EXCERPT PROVIDED =>
============================================================

To work with code that resides on your EC2 development VM, you can follow this guide to connect Visual Studio Code to your VM over SSH.

Starter code

First, log into GitHub and click “Import repository”.

Use https://github.com/infracourse/assignment2 for “Your old repository’s clone URL”. You can name the new repository anything under your personal account; we suggest something like cs40-assignment2.

Make sure to keep the repository private. If you’re working with a partner, make sure to add them as a collaborator in Settings.

On your EC2 instance, clone the Assignment 2 starter code into your working directory: git clone --recursive [email protected]:yourusername/cs40-assignment2 assignment2.

⚠️

You might need to add your SSH key to GitHub to make sure this clone step (as well as subsequent pushes to GitHub) will work; follow this guide on how to do so.

Note that you don’t necessarily need to generate a new keypair within your EC2 instance; just using agent forwarding (e.g., ssh -A [email protected]) should work as long as you add the keypair from Assignment 1 to GitHub.

Add our upstream repository as a secondary origin in your locally cloned Git repository:

git remote add upstream [email protected]:infracourse/assignment2

If we need to update the starter code after assignment release, you can pull the updated code by running:

git pull --rebase upstream main

As you work, you can push commits to your individual repository by runnign:

git push origin main

ℹ️

You won’t need to modify any of the application code in the app (backend) or web (frontend) submodule directories, but it doesn’t hurt yourself to familiarize yourself with this code. In particular, you might want to take a look at how we create presigned Cloudfront download links for image rendering and presigned S3 upload links. This is in the file app/app/ext/s3.py.

Validating code while you work

You should test your code as you work. AWS CDK allows you to synthesize resources without deploying them. To do so, simply run cdk synth. This should give you ideas of what to fix if you see errors.

To ensure you’re defining your resources correctly as you work through the assignment, we’ve included some Open Policy Agent rules that validate your code (these rules also form the basis of this assignment’s autograder).

To validate your code, simply run ./grade.sh from your assignment2 directory. We strongly recommend testing your code locally this way before deploying to AWS.

⚠️

In order to run ./grade.sh, you will need to be able to run cdk synth. To do this, follow the instructions in “Deploying to AWS” until “Deploy remaining resources” to configure a virtual environment and the required AWS account resources.

============================================================

EXCERPTED RECORDS =>
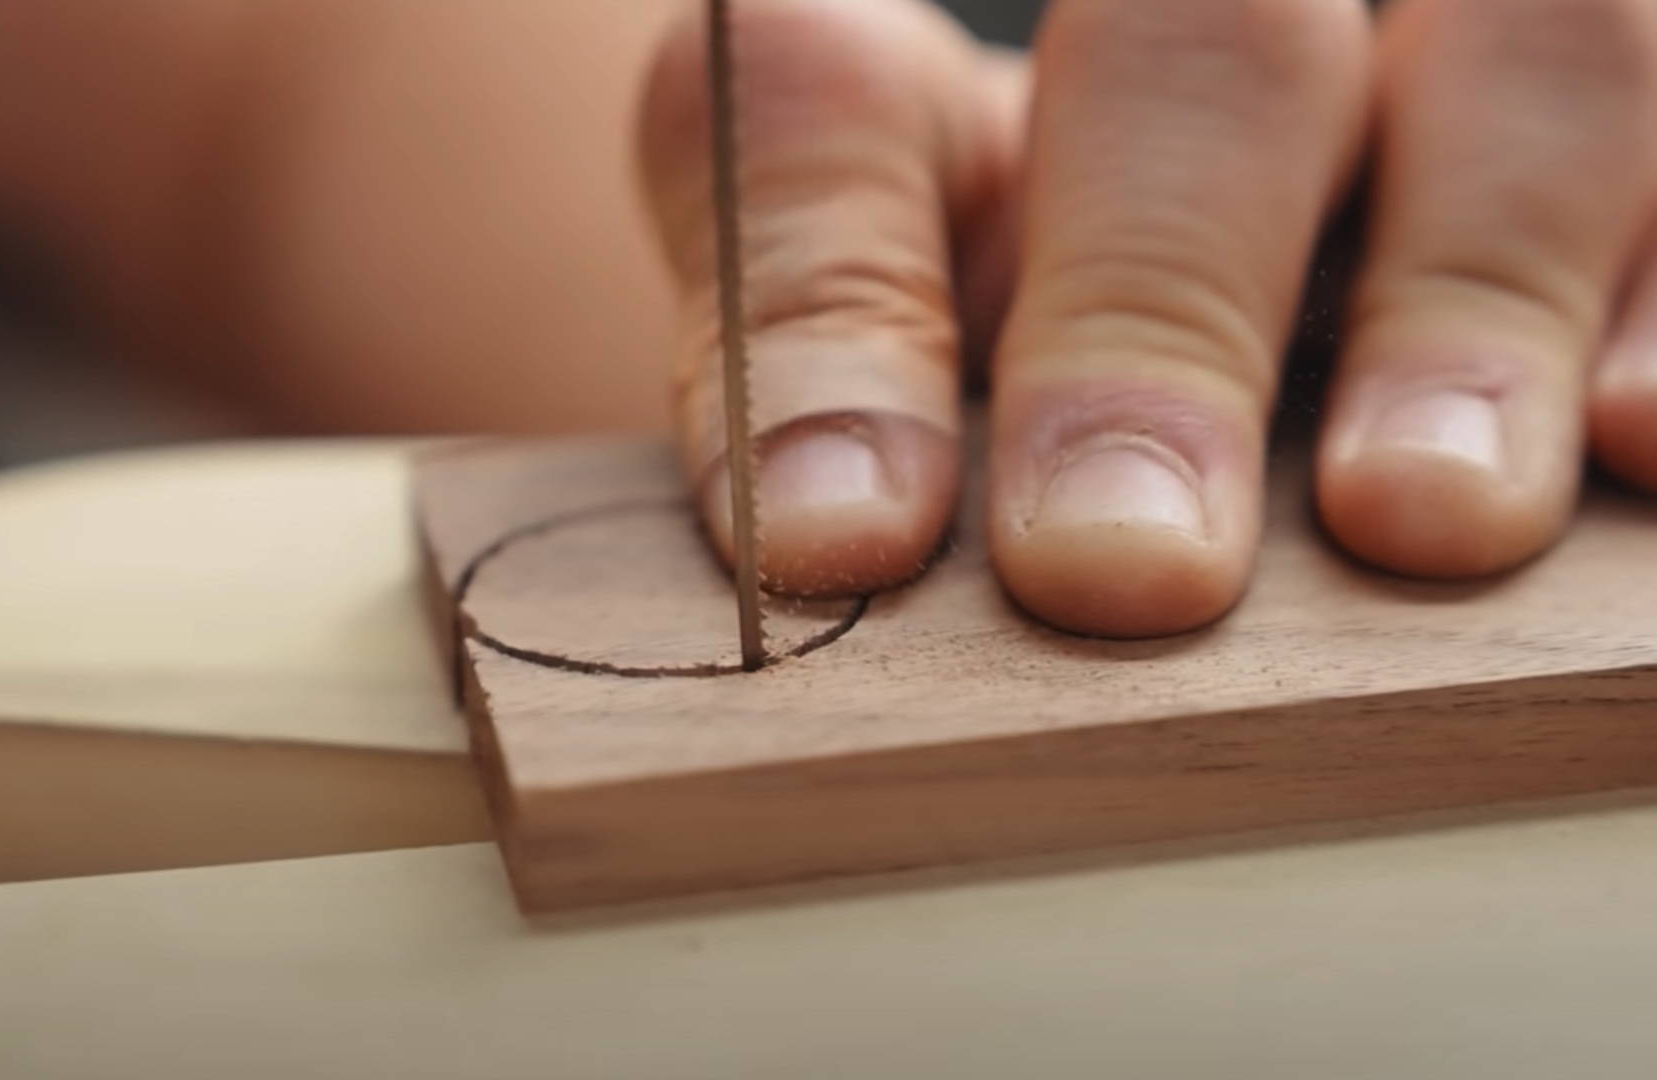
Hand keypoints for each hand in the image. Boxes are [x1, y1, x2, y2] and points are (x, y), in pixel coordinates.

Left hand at [641, 0, 1656, 636]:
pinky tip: (1631, 437)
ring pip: (1523, 53)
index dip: (821, 297)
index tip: (842, 537)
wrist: (1124, 369)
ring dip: (1464, 292)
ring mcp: (1416, 87)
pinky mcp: (1591, 177)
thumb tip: (833, 529)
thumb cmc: (964, 399)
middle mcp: (1184, 40)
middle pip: (1196, 49)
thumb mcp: (862, 409)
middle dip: (1157, 310)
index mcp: (925, 96)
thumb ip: (820, 403)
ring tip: (1417, 515)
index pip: (826, 100)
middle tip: (1125, 565)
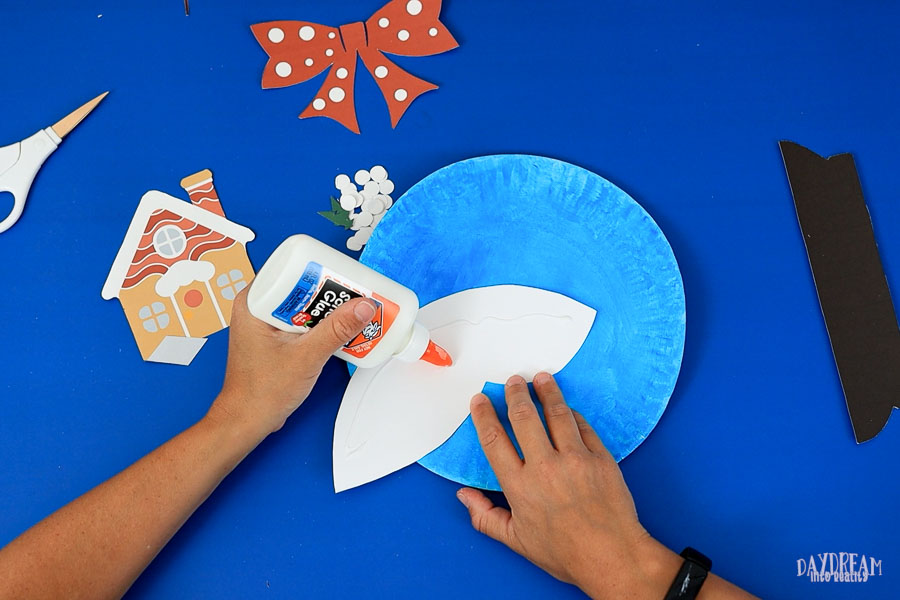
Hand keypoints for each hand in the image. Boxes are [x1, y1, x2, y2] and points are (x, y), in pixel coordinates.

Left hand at [209, 286, 376, 438]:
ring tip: (353, 309)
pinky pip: (305, 321)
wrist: (248, 420)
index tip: (344, 274)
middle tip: (355, 293)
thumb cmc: (259, 393)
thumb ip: (336, 331)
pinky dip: (323, 324)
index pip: (290, 270)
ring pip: (306, 304)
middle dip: (331, 290)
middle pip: (302, 286)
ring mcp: (268, 323)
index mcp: (253, 303)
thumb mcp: (305, 357)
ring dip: (329, 309)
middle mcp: (258, 308)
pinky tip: (341, 329)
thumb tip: (361, 306)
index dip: (320, 270)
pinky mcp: (279, 336)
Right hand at [456, 373, 680, 598]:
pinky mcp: (601, 458)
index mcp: (520, 486)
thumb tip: (465, 497)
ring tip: (541, 378)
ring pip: (556, 414)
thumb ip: (486, 517)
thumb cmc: (567, 553)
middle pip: (524, 418)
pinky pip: (583, 427)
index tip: (480, 401)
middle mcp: (544, 468)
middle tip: (513, 381)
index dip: (484, 416)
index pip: (494, 440)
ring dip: (547, 392)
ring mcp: (575, 460)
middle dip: (515, 394)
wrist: (613, 557)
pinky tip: (568, 407)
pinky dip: (573, 414)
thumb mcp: (517, 541)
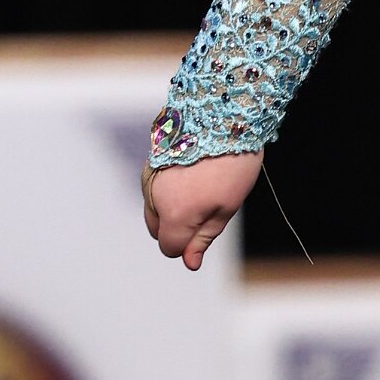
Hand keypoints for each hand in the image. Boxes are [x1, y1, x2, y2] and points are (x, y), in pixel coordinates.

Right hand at [142, 151, 262, 269]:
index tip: (207, 224)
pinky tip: (189, 175)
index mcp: (174, 213)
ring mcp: (148, 178)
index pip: (170, 247)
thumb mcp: (225, 209)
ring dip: (171, 209)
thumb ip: (202, 238)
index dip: (189, 244)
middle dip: (178, 227)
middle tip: (207, 205)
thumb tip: (189, 263)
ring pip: (153, 210)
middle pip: (157, 230)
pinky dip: (167, 191)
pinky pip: (152, 191)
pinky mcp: (149, 163)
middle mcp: (153, 197)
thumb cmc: (231, 164)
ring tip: (200, 186)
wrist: (225, 117)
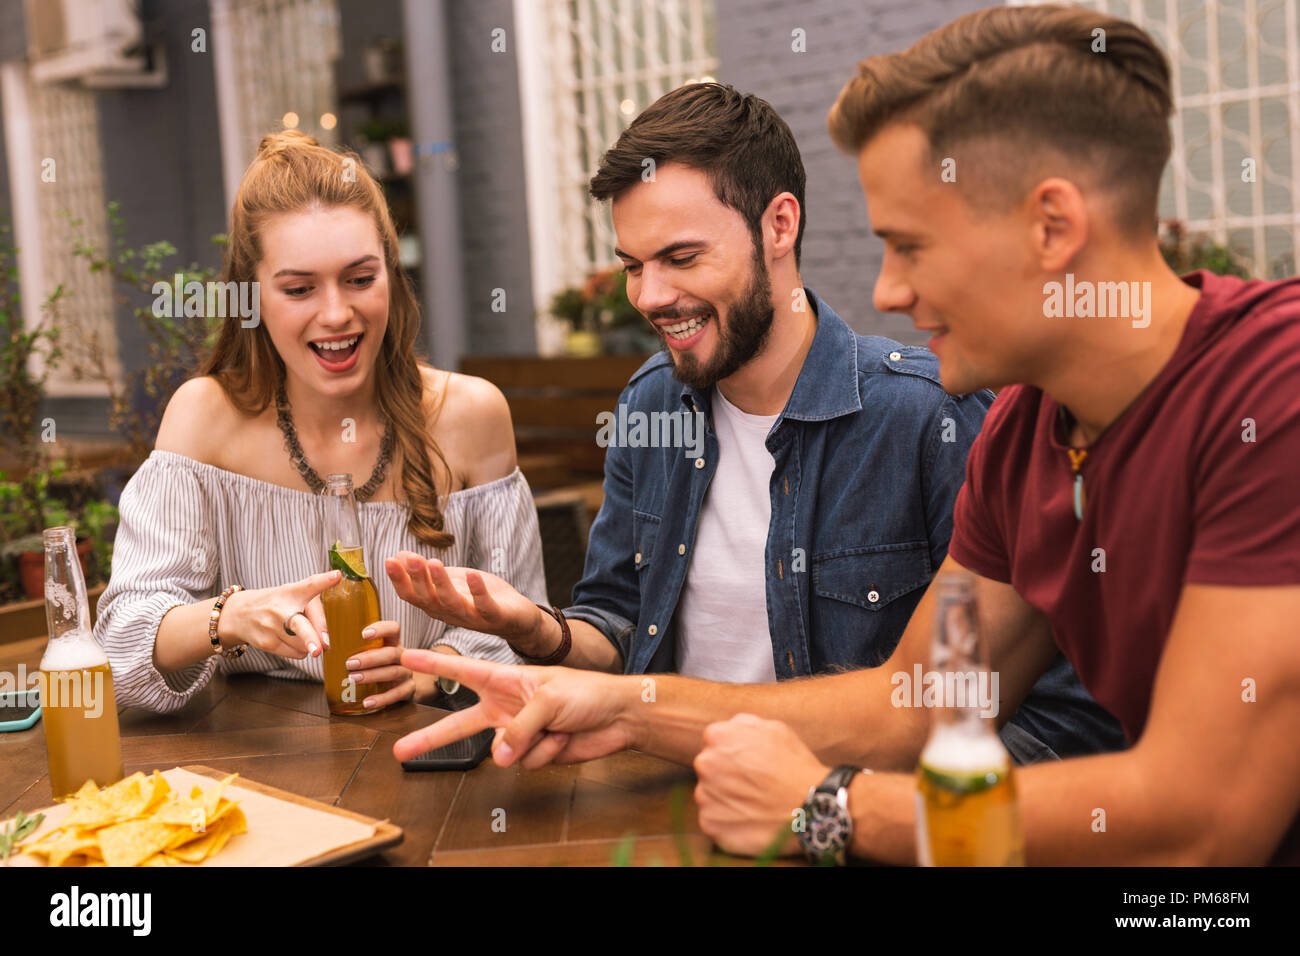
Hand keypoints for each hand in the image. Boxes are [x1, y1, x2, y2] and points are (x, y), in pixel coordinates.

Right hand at [221, 570, 340, 659]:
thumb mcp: (293, 595)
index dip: (324, 581)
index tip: (336, 576)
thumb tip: (326, 642)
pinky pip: (296, 654)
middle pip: (300, 626)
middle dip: (310, 638)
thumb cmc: (276, 603)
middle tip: (321, 648)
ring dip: (310, 644)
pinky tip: (289, 639)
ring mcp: (272, 627)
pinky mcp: (266, 643)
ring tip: (297, 632)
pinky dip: (300, 650)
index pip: (309, 585)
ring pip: (304, 645)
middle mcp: (282, 608)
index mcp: (292, 592)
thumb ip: (315, 610)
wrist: (240, 614)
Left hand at [343, 620, 413, 708]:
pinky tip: (367, 702)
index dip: (381, 629)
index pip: (393, 629)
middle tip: (349, 663)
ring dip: (372, 675)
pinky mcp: (409, 689)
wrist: (406, 684)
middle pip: (391, 653)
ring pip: (393, 672)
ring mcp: (407, 673)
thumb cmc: (381, 665)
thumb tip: (324, 644)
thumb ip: (356, 648)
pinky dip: (381, 699)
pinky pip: (397, 694)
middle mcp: (403, 656)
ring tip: (353, 679)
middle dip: (370, 658)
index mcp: (393, 642)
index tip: (363, 634)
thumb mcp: (374, 653)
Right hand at [384, 551, 548, 653]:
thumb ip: (426, 572)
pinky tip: (471, 573)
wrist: (516, 618)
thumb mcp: (450, 581)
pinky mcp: (494, 616)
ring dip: (441, 583)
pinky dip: (477, 590)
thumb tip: (398, 556)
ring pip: (452, 603)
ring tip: (434, 562)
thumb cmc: (479, 598)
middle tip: (410, 558)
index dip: (399, 580)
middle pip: (428, 599)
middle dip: (418, 578)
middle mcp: (449, 614)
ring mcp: (471, 617)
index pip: (412, 595)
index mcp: (436, 606)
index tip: (389, 560)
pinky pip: (484, 605)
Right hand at [391, 651, 634, 767]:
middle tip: (400, 751)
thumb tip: (498, 758)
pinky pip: (526, 763)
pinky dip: (547, 754)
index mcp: (506, 681)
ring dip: (530, 744)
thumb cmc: (587, 693)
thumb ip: (518, 728)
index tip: (405, 657)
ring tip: (556, 728)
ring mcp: (519, 733)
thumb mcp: (548, 699)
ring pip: (501, 752)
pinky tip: (563, 740)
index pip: (462, 672)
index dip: (434, 665)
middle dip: (430, 739)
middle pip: (461, 725)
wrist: (618, 717)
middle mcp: (507, 707)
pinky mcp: (534, 753)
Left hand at [693, 714, 828, 857]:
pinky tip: (750, 820)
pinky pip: (713, 820)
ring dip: (725, 799)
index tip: (750, 765)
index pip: (714, 743)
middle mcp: (705, 763)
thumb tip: (729, 728)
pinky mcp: (710, 824)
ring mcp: (705, 796)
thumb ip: (743, 724)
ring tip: (754, 803)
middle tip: (753, 785)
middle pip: (709, 769)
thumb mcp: (774, 728)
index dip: (734, 754)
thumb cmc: (795, 766)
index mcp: (717, 736)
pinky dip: (728, 822)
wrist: (811, 807)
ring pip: (709, 795)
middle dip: (726, 775)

============================================================

EXERCISE => In the assignment setup instructions, which file holds the code that creates presigned CloudFront download links and presigned S3 upload links?

EXERCISE OUTPUT => app/app/ext/s3.py